*** Supplied text

ClientEarth: Up to 70 percent of seafood sold in Spanish fish markets not labeled appropriately
Non-compliance with federal labeling laws is rampant at Spanish fish markets, a new study by environmental nonprofit law organization ClientEarth has found.
Mandatory seafood labeling regulations are being breached throughout the supply chain, and Spanish authorities are not exerting sufficient regulatory pressure to combat the problem, ClientEarth said.
“This breach of the law is unacceptable. The public authorities must be aware of the high degree of non-compliance with minimum legal requirements and ensure control in the labelling of seafood products,” the organization said in a press release. “Improper labeling is one of the biggest factors for seafood products, caught illegally or sourced from overexploited fisheries, being sold to unaware consumers. The issue is a direct threat to the sustainable development of the nation’s fishing sector and the conservation of its waters and marine resources.”

******
*** Records

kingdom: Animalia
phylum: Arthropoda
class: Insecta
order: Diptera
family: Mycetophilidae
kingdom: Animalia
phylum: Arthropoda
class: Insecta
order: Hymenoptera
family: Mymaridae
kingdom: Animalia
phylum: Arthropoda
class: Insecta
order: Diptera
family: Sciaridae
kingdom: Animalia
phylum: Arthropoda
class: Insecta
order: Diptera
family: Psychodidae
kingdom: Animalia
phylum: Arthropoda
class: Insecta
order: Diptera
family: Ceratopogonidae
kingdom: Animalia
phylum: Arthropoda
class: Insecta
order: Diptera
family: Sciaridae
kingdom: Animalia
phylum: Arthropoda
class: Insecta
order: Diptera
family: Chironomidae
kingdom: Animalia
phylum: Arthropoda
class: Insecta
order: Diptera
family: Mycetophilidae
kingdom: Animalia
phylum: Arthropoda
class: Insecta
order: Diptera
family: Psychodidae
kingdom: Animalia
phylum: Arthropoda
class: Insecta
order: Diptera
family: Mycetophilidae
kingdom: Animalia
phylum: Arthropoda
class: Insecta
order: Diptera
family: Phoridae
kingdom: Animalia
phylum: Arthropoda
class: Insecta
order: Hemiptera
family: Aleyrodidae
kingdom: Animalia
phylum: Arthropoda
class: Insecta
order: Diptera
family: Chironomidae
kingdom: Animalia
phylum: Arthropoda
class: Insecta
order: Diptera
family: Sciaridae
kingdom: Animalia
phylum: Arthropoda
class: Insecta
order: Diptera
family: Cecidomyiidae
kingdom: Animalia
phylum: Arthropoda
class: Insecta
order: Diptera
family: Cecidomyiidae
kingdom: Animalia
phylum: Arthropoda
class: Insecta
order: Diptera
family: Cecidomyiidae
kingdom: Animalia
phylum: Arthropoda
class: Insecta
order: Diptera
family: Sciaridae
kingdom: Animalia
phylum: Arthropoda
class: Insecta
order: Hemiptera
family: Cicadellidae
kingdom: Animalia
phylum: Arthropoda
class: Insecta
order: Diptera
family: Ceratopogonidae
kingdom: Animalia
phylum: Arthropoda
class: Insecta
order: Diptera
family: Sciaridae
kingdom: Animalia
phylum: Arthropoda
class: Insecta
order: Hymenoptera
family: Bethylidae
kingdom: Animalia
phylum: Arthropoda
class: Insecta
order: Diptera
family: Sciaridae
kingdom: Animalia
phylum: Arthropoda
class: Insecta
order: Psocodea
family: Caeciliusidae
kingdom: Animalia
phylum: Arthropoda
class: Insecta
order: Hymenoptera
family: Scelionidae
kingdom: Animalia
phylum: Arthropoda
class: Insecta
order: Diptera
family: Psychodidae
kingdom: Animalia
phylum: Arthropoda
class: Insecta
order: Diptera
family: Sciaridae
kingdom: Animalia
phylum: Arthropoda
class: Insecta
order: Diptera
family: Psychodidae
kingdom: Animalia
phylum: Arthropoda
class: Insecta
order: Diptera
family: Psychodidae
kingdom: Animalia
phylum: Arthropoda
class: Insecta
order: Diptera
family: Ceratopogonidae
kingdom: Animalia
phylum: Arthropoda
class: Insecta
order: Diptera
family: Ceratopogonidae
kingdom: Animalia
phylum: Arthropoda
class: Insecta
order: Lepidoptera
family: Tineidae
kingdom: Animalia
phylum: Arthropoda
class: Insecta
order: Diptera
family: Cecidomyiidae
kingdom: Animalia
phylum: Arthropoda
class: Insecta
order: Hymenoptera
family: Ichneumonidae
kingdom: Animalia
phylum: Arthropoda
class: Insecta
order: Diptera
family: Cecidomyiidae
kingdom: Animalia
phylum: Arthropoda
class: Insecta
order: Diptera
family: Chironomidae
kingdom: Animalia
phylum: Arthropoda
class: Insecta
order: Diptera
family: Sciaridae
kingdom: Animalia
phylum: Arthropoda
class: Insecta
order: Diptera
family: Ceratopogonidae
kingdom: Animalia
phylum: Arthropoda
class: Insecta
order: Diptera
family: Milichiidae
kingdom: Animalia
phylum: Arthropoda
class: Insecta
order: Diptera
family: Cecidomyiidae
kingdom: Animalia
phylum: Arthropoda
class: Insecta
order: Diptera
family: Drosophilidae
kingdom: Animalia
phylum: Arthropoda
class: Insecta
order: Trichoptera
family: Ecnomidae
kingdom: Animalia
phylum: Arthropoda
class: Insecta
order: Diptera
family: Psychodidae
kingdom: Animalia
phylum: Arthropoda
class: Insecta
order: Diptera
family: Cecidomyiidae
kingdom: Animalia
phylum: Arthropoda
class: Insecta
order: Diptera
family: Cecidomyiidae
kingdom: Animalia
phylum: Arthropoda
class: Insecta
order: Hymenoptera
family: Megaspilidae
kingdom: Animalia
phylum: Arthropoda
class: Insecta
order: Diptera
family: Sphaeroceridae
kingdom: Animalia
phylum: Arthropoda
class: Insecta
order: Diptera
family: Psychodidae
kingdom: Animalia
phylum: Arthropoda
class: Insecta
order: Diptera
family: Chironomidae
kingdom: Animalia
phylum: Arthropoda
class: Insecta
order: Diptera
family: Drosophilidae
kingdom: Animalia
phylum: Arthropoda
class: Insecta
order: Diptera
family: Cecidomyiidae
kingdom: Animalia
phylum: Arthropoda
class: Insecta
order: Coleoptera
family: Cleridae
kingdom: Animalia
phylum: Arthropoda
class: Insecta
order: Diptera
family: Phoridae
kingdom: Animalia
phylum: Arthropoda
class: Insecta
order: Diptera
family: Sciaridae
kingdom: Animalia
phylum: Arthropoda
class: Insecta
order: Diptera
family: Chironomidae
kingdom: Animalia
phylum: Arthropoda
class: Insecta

******

● **Task list**:
(1) Update the seafood labeling article between "ClientEarth: Up to" and "problem, ClientEarth said.", inclusive, replacing "seafood" with "fish".
(2) Write what comes next in the seafood labeling article, picking up after its final sentence.

● **Answer section**:
(1)
ClientEarth: Up to 70 percent of fish sold in Spanish fish markets not labeled appropriately
Non-compliance with federal labeling laws is rampant at Spanish fish markets, a new study by environmental nonprofit law organization ClientEarth has found.
Mandatory fish labeling regulations are being breached throughout the supply chain, and Spanish authorities are not exerting sufficient regulatory pressure to combat the problem, ClientEarth said.

(2)
The 51-page report, “Buying seafood: everything they’re not telling us,” details a research project that analyzed 266 products at 36 seafood stalls in Spanish fish markets. The researchers found that:
- Up to 70 percent of mandatory labelling information was not provided
- The production method was missing on three-quarters of all products
- The scientific name of the species was missing on around eight in 10 products
- The area where the species was caught or processed was missing on up to three-quarters of all products
- Around 95 percent of all products lacked minimum duration or expiration details
- The type of fishing gear used was missing on up to 85 percent of products
- Just two percent of seafood sold was labeled with additional voluntary information, and in the majority of cases there was none
- Readability or visibility of label information was inadequate for more than one in five products
ClientEarth sustainable seafood lawyer Nieves Noval called for action from both the Spanish government and the seafood industry to bring the industry into compliance.
“What our report shows is that there is a serious lack of information about seafood products being sold at Spanish fish markets – this illegality is widespread and seemingly going unchecked,” Noval said. “The seafood industry needs to stamp out these practices, by making all mandatory information available to consumers … [ and] Spanish authorities must now carry out exhaustive efforts to monitor, investigate and, where appropriate, impose sanctions to ensure compliance.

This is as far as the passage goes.